Congratulations to Our New Scholars

Vista Hermosa Foundation is pleased to announce the addition of 27 new students to our scholars program this Fall! Sixteen are being awarded through FirstFruits Farms in Prescott, WA. The other eleven come from the Tierra Vida community in East Pasco, and are the inaugural group for our new RISE program at VHF. We are very proud of each of these students and the personal commitments they have made to challenge barriers, build resilience, and be a positive impact in their communities. In such a time as this, when the injustices of systemic racism are being laid bare, we stand beside these students and commit our resources to mentor and support them, and invest in their dreams for the future.      

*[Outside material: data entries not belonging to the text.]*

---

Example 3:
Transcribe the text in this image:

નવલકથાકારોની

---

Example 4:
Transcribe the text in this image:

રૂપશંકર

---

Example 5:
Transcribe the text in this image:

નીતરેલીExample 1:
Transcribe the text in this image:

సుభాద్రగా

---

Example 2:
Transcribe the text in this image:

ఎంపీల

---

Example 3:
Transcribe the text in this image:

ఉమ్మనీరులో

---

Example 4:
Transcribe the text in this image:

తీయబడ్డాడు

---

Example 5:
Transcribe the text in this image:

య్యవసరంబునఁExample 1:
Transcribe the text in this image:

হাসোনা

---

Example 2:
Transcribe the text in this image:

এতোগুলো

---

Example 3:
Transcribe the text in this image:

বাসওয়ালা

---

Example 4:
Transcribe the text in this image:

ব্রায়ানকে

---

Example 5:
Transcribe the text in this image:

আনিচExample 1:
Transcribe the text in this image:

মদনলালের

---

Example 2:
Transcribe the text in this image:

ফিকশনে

The students enrolled in each of these programs are eligible to receive up to 5 years of support as they pursue their degrees and community service commitments. They join a dynamic cohort of about 50 students already enrolled with us.

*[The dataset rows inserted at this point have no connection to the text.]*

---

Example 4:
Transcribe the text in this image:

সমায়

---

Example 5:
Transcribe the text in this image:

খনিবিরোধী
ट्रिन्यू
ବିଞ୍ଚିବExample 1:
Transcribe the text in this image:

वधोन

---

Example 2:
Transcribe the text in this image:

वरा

Gisselle Salazar is one of those students. She is a FirstFruits Scholar and freshman at WSU Pullman. This past year, she was selected to be a part of CAMP (College Assistance Migrant Program), a federally funded program designed to meet the needs of students with migrant or seasonal farm-working backgrounds. Throughout this past semester, Gisselle’s class explored different ways people tell their stories and each student chose how to tell their own. Gisselle worked an entire month to tell her story on canvas and created a painting with many cultural images to symbolize her life. Her painting gives a nod to her indigenous roots and the coastal town in Mexico where she lived until age 5. She tells the story of her parents’ immigration and eventual vocation in the US, waking up each morning to dark landscapes and slivers of light illuminating the horizons, all while dreaming of her future. Their hard work of harvested fruits is next to them. Gisselle envisions her journey to become an Immigration Lawyer in her painting; the bare feet represent the barriers to resources that are more readily available to different ethnic and socio-economic groups. The cacti, though beautiful, are prickly and rough just like the world of achieving a higher education degree as a minority in the US. Overall, her story is one of the power of family, positivity and hope, even while acknowledging that her journey is still difficult and will require much resiliency.